Notaron entonces que, a consecuencia del temblor, el mar se estaba alejando de la playa, dejando un extenso espacio de tierra seca, y que las aguas que antes estaban sobre ese terreno, se acumulaban replegadas formando una montaña gigantesca. Con buen fundamento supusieron que, al descender esas aguas impetuosas, se convertirían en una gigantesca ola capaz de cubrir y barrer por completo a la población entera o gran parte de ella, ya que este poblado se encuentra a un nivel más bajo que el del mar.
Fue cuando el padre Larrondo, entró a la Iglesia y cogió, por un lado, el copón con las hostias pequeñas ya consagradas y en la otra mano la Hostia grande y exclamó: “Vamos, hijos míos, vamos todos hacia la playa y que Dios se apiade de nosotros”.
Los feligreses iniciaron la marcha trayendo consigo las estatuas del templo y pidiendo a Dios que por su Misericordia los salvara de perecer trágicamente y que protegiera a su ciudad.
Al llegar frente al mar, vieron cómo las aguas que antes habían retrocedido como un impetuoso aluvión, estaban próximas a ellos al precipitarse hacia adelante, sin que poder humano alguno pudiera evitar que esa marea arrolladora los destruyera.

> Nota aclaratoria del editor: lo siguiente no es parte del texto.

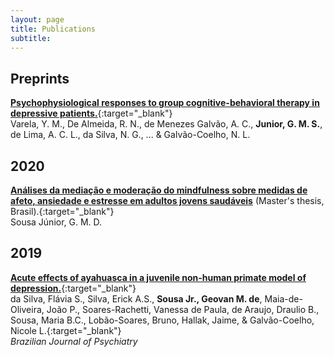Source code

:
 ```yaml
---
layout: page
title: Publications
subtitle: 
---
```


## Preprints
[**Psychophysiological responses to group cognitive-behavioral therapy in depressive patients.**](https://www.researchsquare.com/article/rs-62867/v1){:target="_blank"}  
Varela, Y. M., De Almeida, R. N., de Menezes Galvão, A. C., **Junior, G. M. S.**, de Lima, A. C. L., da Silva, N. G., ... & Galvão-Coelho, N. L.

## 2020
[**Análises da mediação e moderação do mindfulness sobre medidas de afeto, ansiedade e estresse em adultos jovens saudáveis**](https://repositorio.ufrn.br/jspui/handle/123456789/28431) (Master's thesis, Brasil).{:target="_blank"}  
Sousa Júnior, G. M. D.

## 2019
[**Acute effects of ayahuasca in a juvenile non-human primate model of depression.**](https://doi.org/10.1590/1516-4446-2018-0140){:target="_blank"}  
da Silva, Flávia S., Silva, Erick A.S., **Sousa Jr., Geovan M. de**, Maia-de-Oliveira, João P., Soares-Rachetti, Vanessa de Paula, de Araujo, Draulio B., Sousa, Maria B.C., Lobão-Soares, Bruno, Hallak, Jaime, & Galvão-Coelho, Nicole L.{:target="_blank"}  
_Brazilian Journal of Psychiatry_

El sacerdote bajó hasta la arena y trazó en alto la señal de la Cruz con la Sagrada Eucaristía. Al momento, la ola se estrelló contra él, pero el agua le llegó suavemente hasta la cintura. Era evidente que un poder superior impedía que la ola avanzara y la impulsaba a dar marcha atrás, como en efecto lo hizo, desapareciendo mar adentro, volviendo las aguas a su nivel y equilibrio normal. Inmediatamente, la euforia se apoderó de todos y exclamaron: ¡Milagro! ¡Milagro!
El miedo dio paso al agradecimiento con alabanzas a Jesús Sacramentado, que pudo hacer lo verdaderamente imposible.